Son yıllarda dünyanın dört bir yanında yaşanan sel felaketleri, orman yangınları ve kuraklıklar artık doğanın değil, insanın sesiyle yankılanıyor. Peki, iklim değişikliğinden herkes eşit mi etkileniyor? Daha da önemlisi, herkes bu değişimin sorumluluğunu eşit mi taşıyor?
Tam da bu noktada karşımıza çıkan kavram: İklim Adaleti. Bu terim, çevresel sorunların sadece doğayla değil, ekonomik eşitsizlikle, sosyal haklarla ve tarihsel sorumluluklarla da ilgili olduğunu savunuyor. Ve evet, bu sorunun tam ortasında zengin ülkelerin rolü oldukça büyük.
İklim Değişikliği Herkesi Eşit Etkilemiyor
Dünya genelinde sera gazı emisyonlarının büyük bölümü sanayileşmiş ülkeler tarafından üretilmiş olsa da, en ağır sonuçlarını bugün düşük gelirli ülkeler yaşıyor. Yani en az kirletenler, en çok zarar görenler. Bu da hem çevresel hem de insani açıdan adaletsizlik yaratıyor.
Tarihsel Sorumluluk Zengin Ülkelerde
Sanayi Devrimi’nden bu yana atmosfere salınan karbonun büyük kısmı ABD, İngiltere, Almanya ve Fransa gibi ülkelerden geldi. Bu da onların iklim krizindeki “birinci el sorumluluğunu” ortaya koyuyor. Bugün gelişmekte olan ülkeler hâlâ bu tarihsel yükün sonuçlarını yaşıyor.

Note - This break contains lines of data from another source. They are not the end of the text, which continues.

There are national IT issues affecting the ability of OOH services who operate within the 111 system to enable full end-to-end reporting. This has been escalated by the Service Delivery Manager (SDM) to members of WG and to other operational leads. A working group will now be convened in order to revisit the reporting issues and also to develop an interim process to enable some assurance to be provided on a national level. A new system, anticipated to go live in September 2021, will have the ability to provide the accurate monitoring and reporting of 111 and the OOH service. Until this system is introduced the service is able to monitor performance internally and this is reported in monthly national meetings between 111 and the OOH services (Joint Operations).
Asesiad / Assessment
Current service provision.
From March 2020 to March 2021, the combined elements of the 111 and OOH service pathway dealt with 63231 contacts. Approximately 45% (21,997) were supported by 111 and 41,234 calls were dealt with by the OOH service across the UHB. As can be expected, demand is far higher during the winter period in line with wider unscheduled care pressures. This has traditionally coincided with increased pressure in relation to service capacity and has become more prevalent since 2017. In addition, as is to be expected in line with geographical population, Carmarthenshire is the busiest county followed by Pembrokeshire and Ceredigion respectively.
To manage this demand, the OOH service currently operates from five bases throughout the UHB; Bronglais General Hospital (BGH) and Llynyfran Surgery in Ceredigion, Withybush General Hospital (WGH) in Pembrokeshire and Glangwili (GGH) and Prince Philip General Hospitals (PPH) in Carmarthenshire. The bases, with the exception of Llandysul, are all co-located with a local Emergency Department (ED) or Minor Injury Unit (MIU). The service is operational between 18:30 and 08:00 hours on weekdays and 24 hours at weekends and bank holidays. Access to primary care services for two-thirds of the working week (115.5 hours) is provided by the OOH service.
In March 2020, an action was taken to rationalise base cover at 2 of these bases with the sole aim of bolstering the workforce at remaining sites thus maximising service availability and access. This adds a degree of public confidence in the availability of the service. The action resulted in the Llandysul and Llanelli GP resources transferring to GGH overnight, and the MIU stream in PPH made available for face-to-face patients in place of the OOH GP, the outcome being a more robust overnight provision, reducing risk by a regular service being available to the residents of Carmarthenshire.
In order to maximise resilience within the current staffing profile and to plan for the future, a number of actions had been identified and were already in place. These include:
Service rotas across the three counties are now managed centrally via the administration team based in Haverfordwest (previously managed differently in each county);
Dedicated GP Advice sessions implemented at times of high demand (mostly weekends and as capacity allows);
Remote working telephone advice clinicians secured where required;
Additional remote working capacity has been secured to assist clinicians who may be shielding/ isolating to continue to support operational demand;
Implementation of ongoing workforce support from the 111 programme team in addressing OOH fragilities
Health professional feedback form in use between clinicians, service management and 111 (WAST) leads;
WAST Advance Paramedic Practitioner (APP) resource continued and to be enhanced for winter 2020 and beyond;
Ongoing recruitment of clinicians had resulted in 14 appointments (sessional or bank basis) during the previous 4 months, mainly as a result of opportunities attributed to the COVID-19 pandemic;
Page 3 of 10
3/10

Kaynaklar Var Ama Paylaşım Adil Değil
İklim krizine karşı mücadelede ihtiyaç duyulan yeşil enerji yatırımları, teknoloji dönüşümü ve adaptasyon politikaları, güçlü finansal kaynaklar gerektiriyor. Ancak bu kaynaklara erişim, çoğu zaman sadece gelişmiş ülkelerin ayrıcalığı oluyor. Geri kalanlar ise hayatta kalma mücadelesi veriyor.
İklim Göçmenleri Yükseliyor, Çözüm Bekleniyor
Kuraklık nedeniyle toprağını terk eden çiftçiler, selde evini kaybeden aileler... İklim değişikliği artık insanların göç etmesine neden oluyor. Ancak uluslararası hukuk hâlâ bu insanları “iklim mültecisi” olarak tanımıyor. Bu da küresel adaletsizliğin başka bir yüzü.
Adalet, Paylaşım ve Sorumlulukla Sağlanır
İklim adaleti; sadece karbon salımını düşürmekle değil, aynı zamanda geçmişin yükünü kabul etmekle, mevcut kaynakları adilce paylaşmakla ve geleceği birlikte şekillendirmekle mümkündür. Gelişmiş ülkelerin, sadece kendi sınırları içinde değil; dünya genelinde çözümün parçası olmaları gerekir.
Bu, bir vicdan meselesidir. Sıcak havalarda klimayı açanlar ile aynı sıcaklıktan dolayı tarım ürünü kuruyan köylüler arasında sessiz ama derin bir uçurum oluşuyor. Bu uçurum, sadece teknolojiyle değil; eşitlik, empati ve sorumlulukla kapanabilir.